I call on you to release immediately and unconditionally Ali Younesi and anyone else arbitrarily detained solely based on their families’ real or perceived ties to opposition groups. Pending this, I ask you to ensure that they are protected from torture and other ill-treatment, provided urgently with any medical care they may require, and given access to their families and a lawyer of their choosing. I also urge you to open an independent investigation into allegations that Ali Younesi had been tortured on the day of his arrest with a view of bringing those responsible to justice in proceedings meeting international standards for fair trial.

Yours sincerely,

First UA: 76/20 Index: MDE 13/2306/2020 Iran       Date: 12 May 2020

ADDITIONAL INFORMATION

In response to statements by Iran’s judiciary spokesperson that two university students – in apparent reference to Ali Younesi and Amir Hossein Moradi, the other university student arrested – had been in possession of “explosive devices” in their homes and were affiliated with “counterrevolutionary” groups, Aida Younesi, Ali Younesi’s sister publicly stated on 5 May 2020 that “after 26 days of detention where it is not even clear what disaster you have inflicted on my brother [Ali], you come and make these ridiculous charges”. In response to the spokesperson’s allegation that “explosive devices” were found in the homes of the university students,

Aida Younesi also added that security officials told them that that they had found nothing suspicious after searching Ali Younesi’s home. Moreover, in the days following Ali Younesi’s arrest, his family was told every few days he would be soon released. The judiciary spokesperson had also, without further elaboration, attempted to connect these arrests to the COVID-19 pandemic by saying “in this corona[virus] situation, it was the enemy’s conspiracy that wanted to create chaos in the country”.

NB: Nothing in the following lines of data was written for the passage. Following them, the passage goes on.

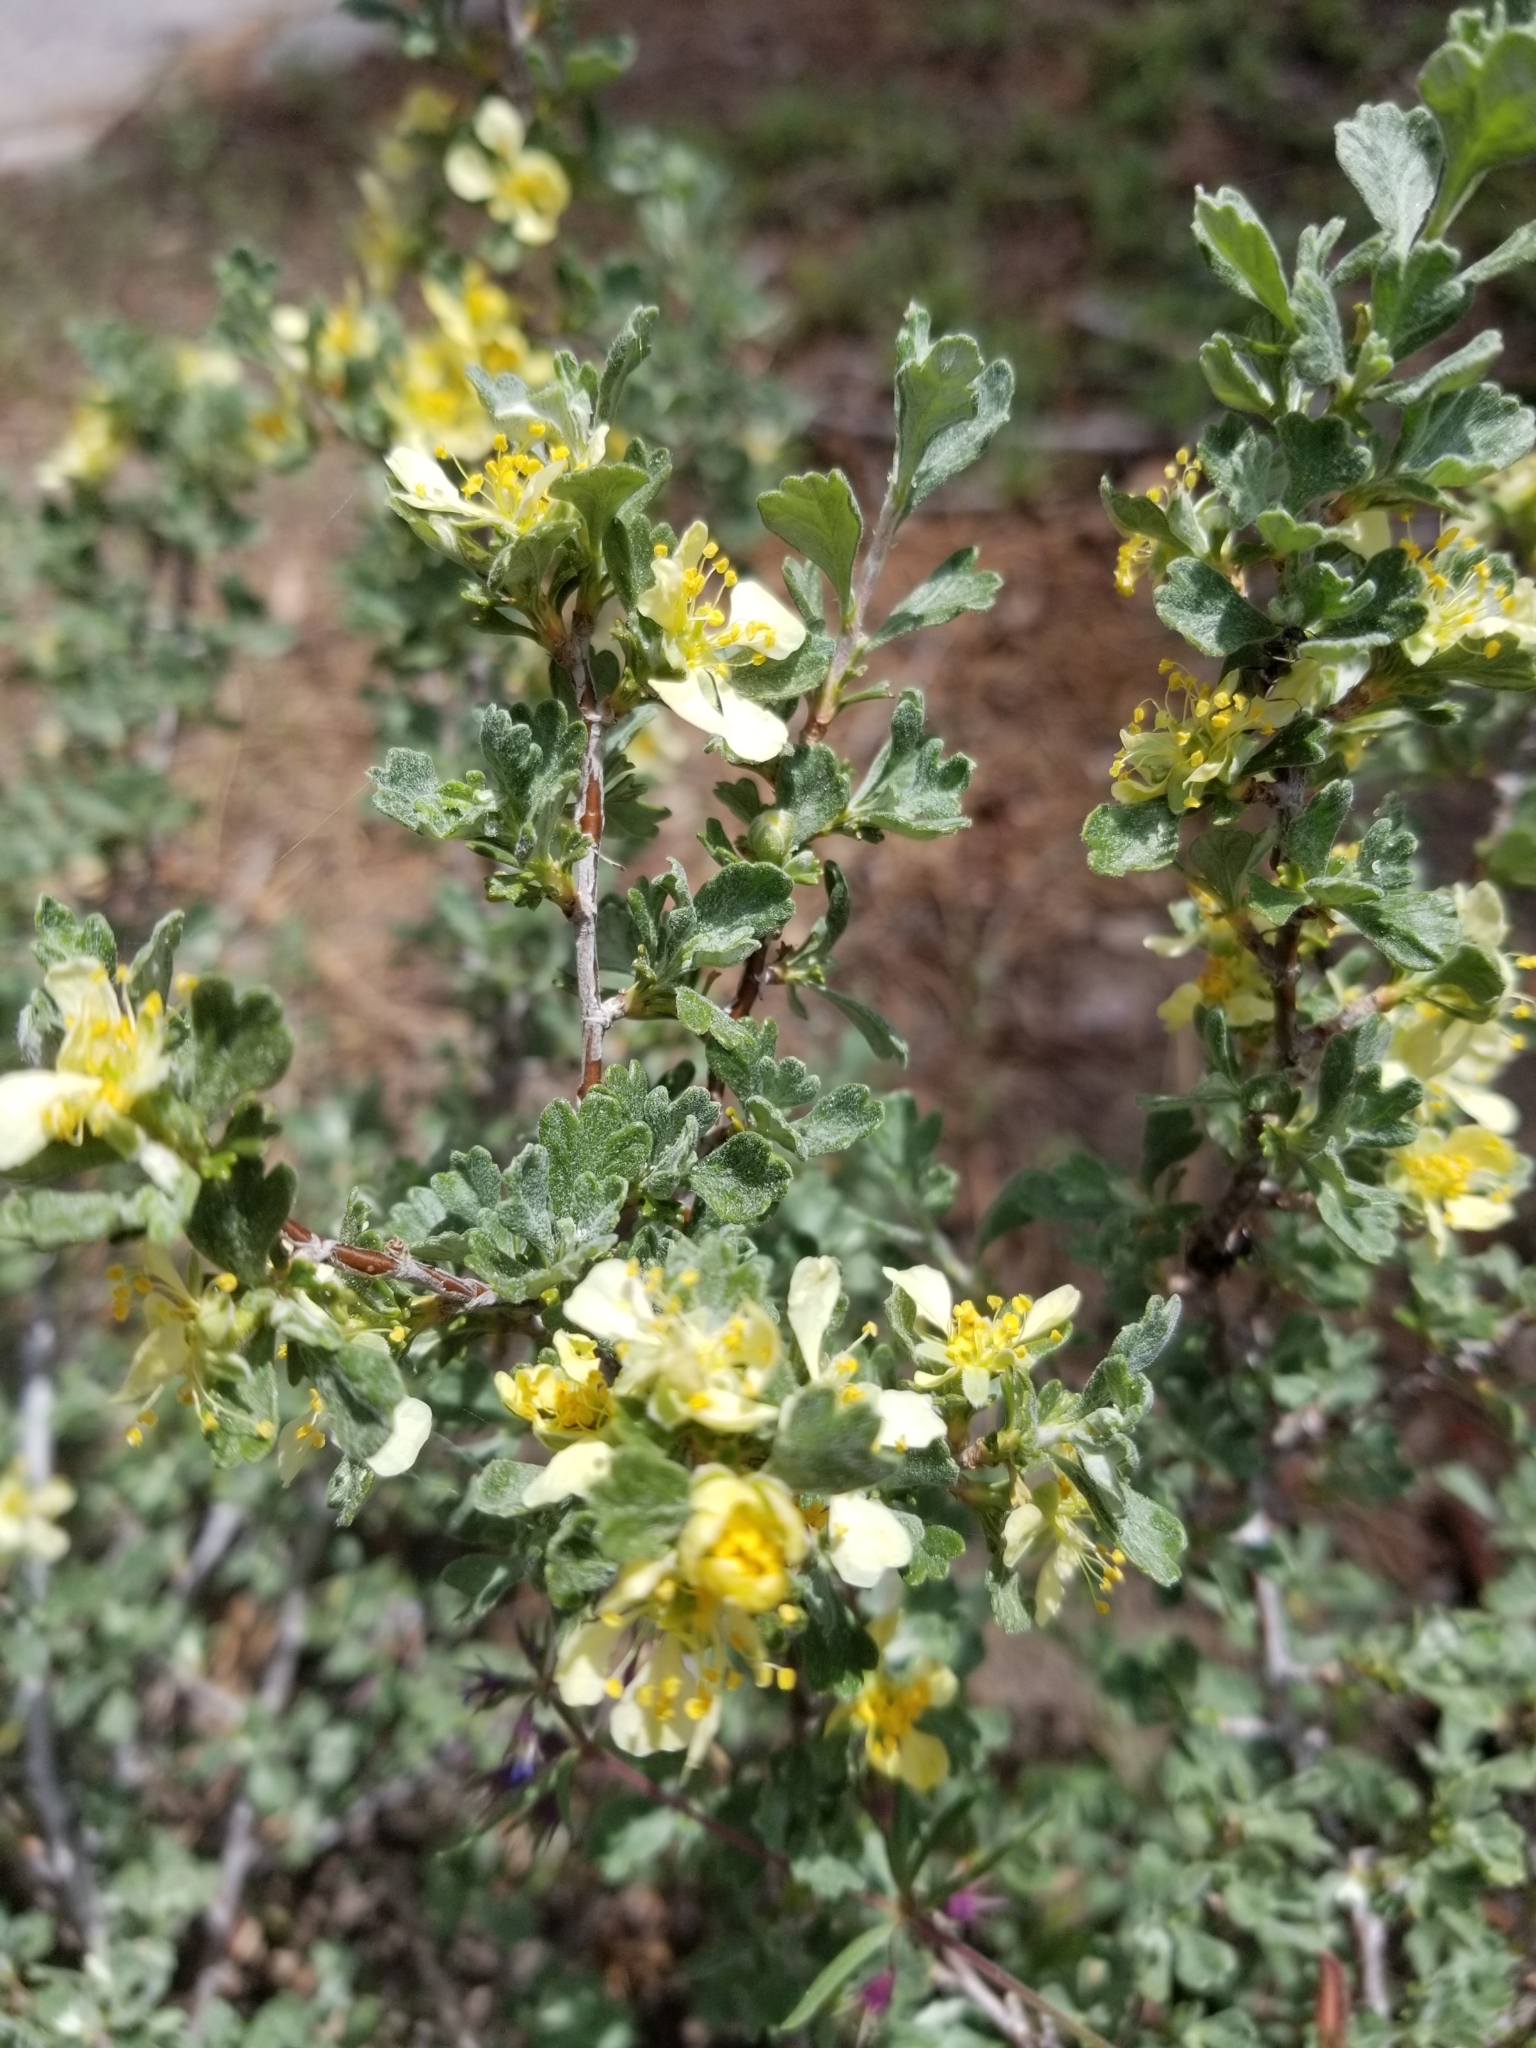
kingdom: Plantae
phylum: Tracheophyta
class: Magnoliopsida
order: Rosales
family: Rosaceae
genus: Purshia
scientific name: Purshia tridentata
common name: Antelope bitterbrush
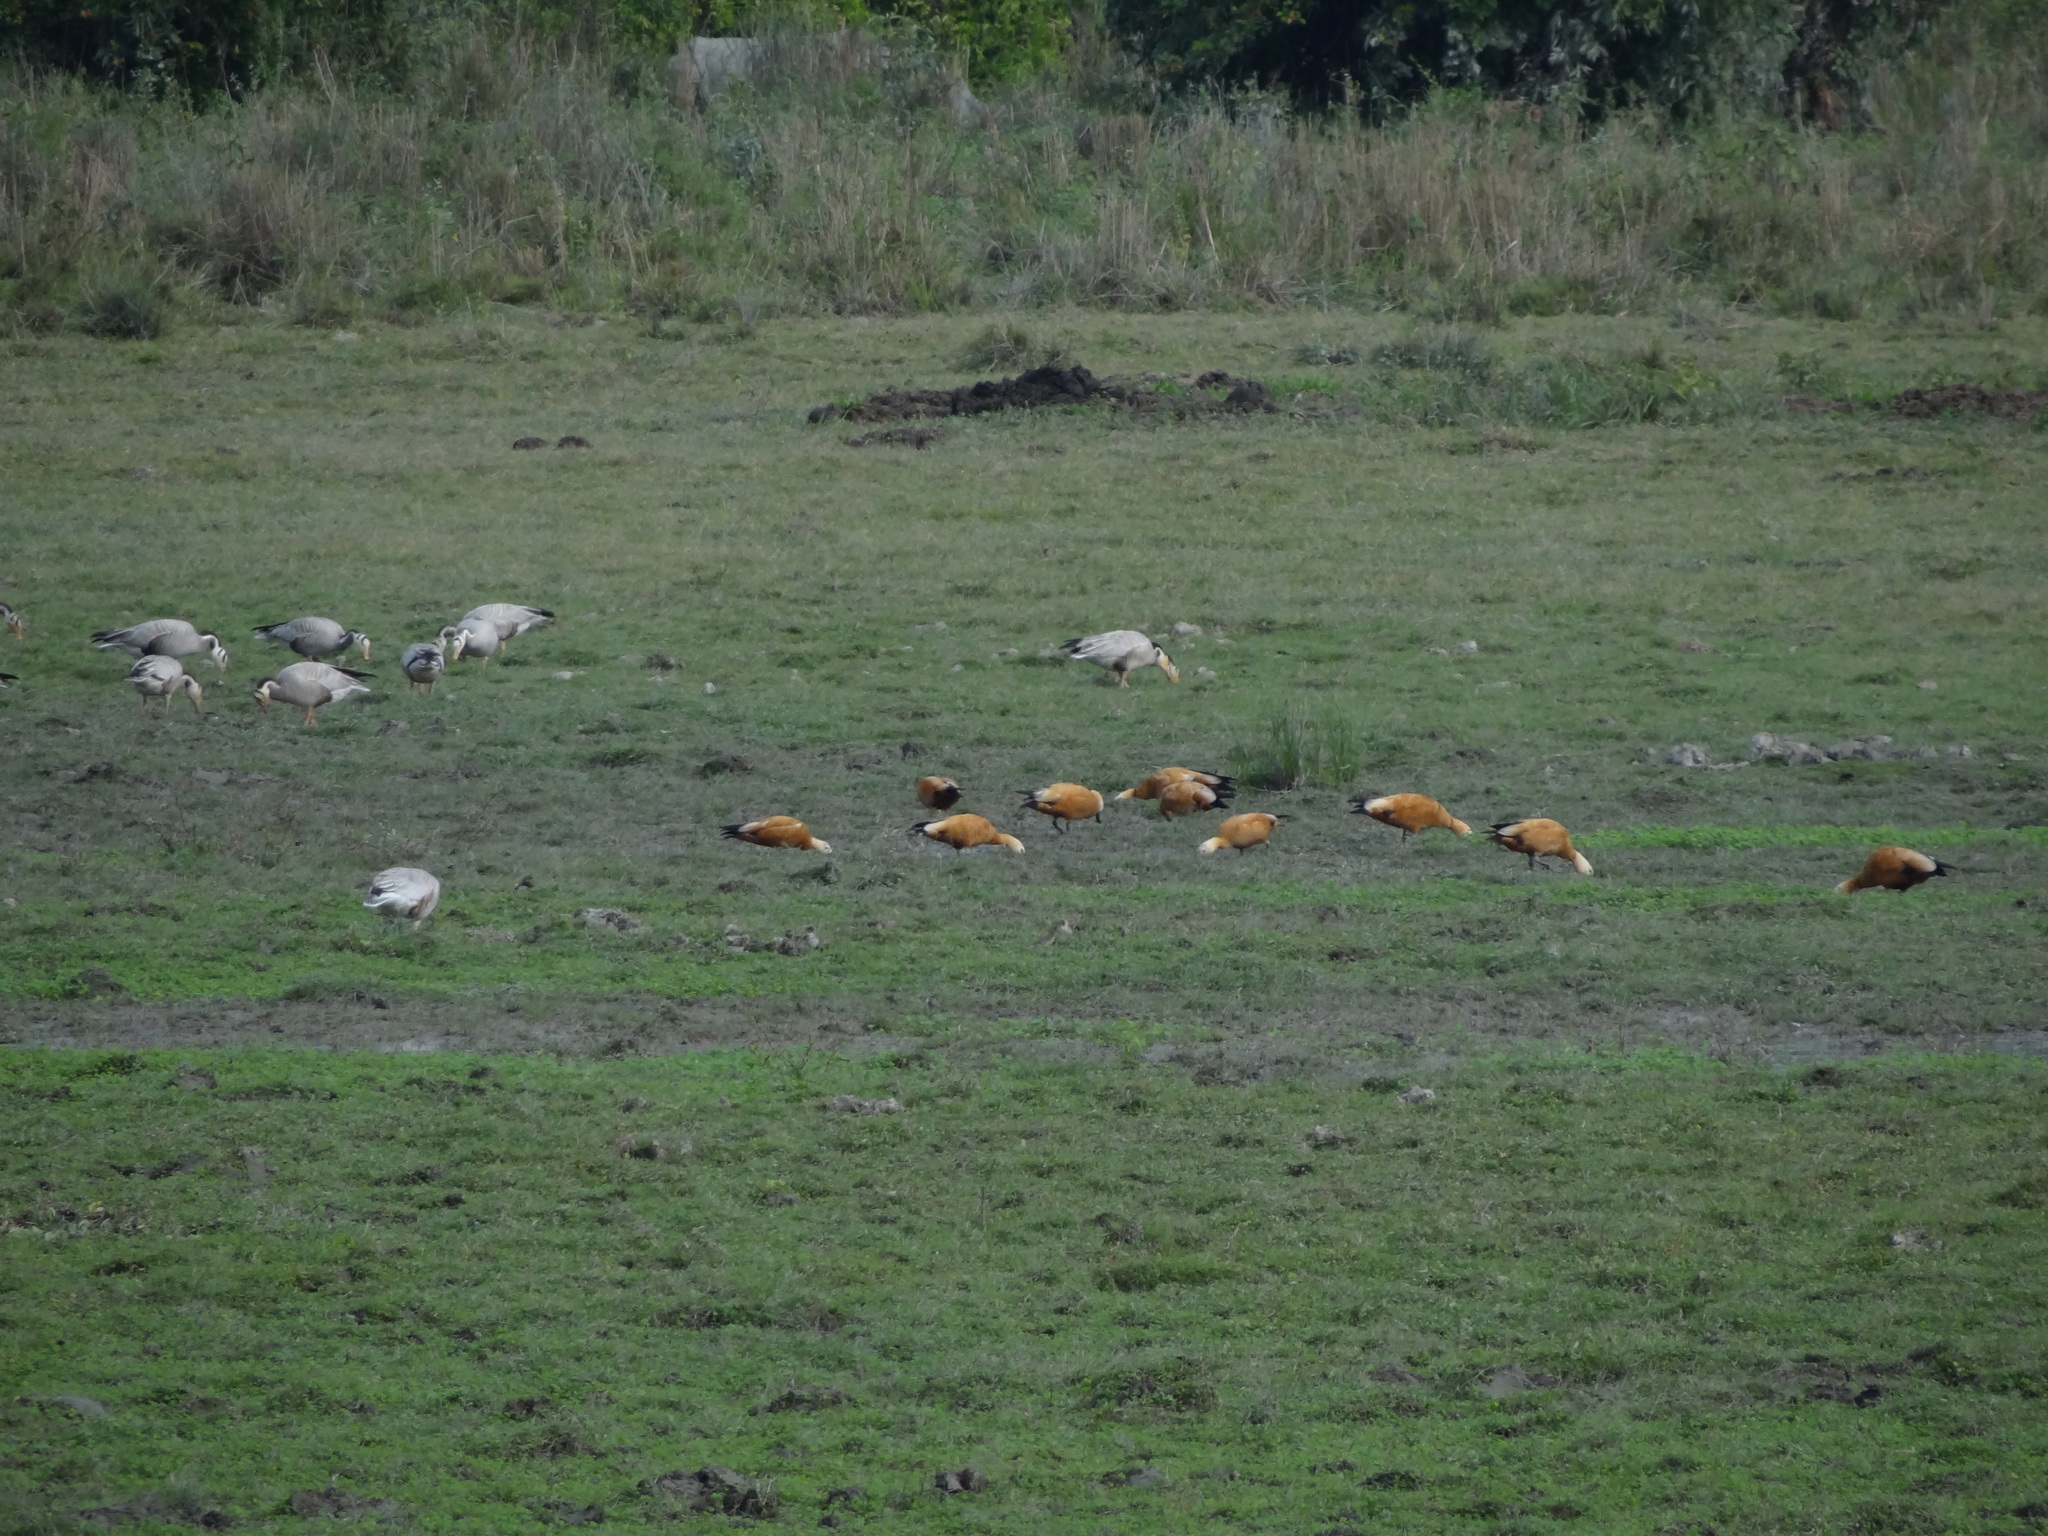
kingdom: Animalia
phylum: Chordata
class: Aves
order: Anseriformes
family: Anatidae
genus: Tadorna
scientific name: Tadorna ferruginea
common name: Ruddy shelduck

Ali Younesi and Amir Hossein Moradi are award-winning students at Sharif University of Technology in Tehran. Ali Younesi is a silver and gold medal recipient in Iran’s National Astronomy Olympiad and the 2018 gold medal winner in the International Astronomy and Astrophysics Olympiad held in China. Amir Hossein Moradi is the silver medal recipient in Iran’s National Astronomy Olympiad.

The Iranian authorities have a history of targeting family members of those who have real or perceived ties with the PMOI. Following the post-June 2009 election unrest in Iran, the authorities arrested, amongst many others, individuals who had relatives with a past or current association with opposition groups, including the PMOI. See from Protest to Prison, for more information. Those arrested in 2009 include prisoner of conscience Maryam Akbari Monfared, who is serving a 15-year prison sentence following the arbitrary interference with her privacy, family and correspondence in relation to having made phone calls to and visiting once family members who were members of the PMOI (Click here for more information).

Since the outbreak of coronavirus (COVID-19) in Iran became publicly known in February 2020, many have been raising concerns for the wellbeing of those jailed and calling for the release of prisoners of conscience and those held on politically motivated charges. Prisoners’ families have repeatedly voiced their fears that the lack of sanitary products and poor prison conditions put prisoners at greater risk. Iran’s judiciary made a number of announcements about how it intends to prevent the spread of COVID-19 in prisons, including releasing prisoners temporarily and upon payment of bail and to grant pardons to certain types of prisoners.

However, hundreds of prisoners of conscience remain jailed and the authorities continue to arrest people for politically motivated reasons.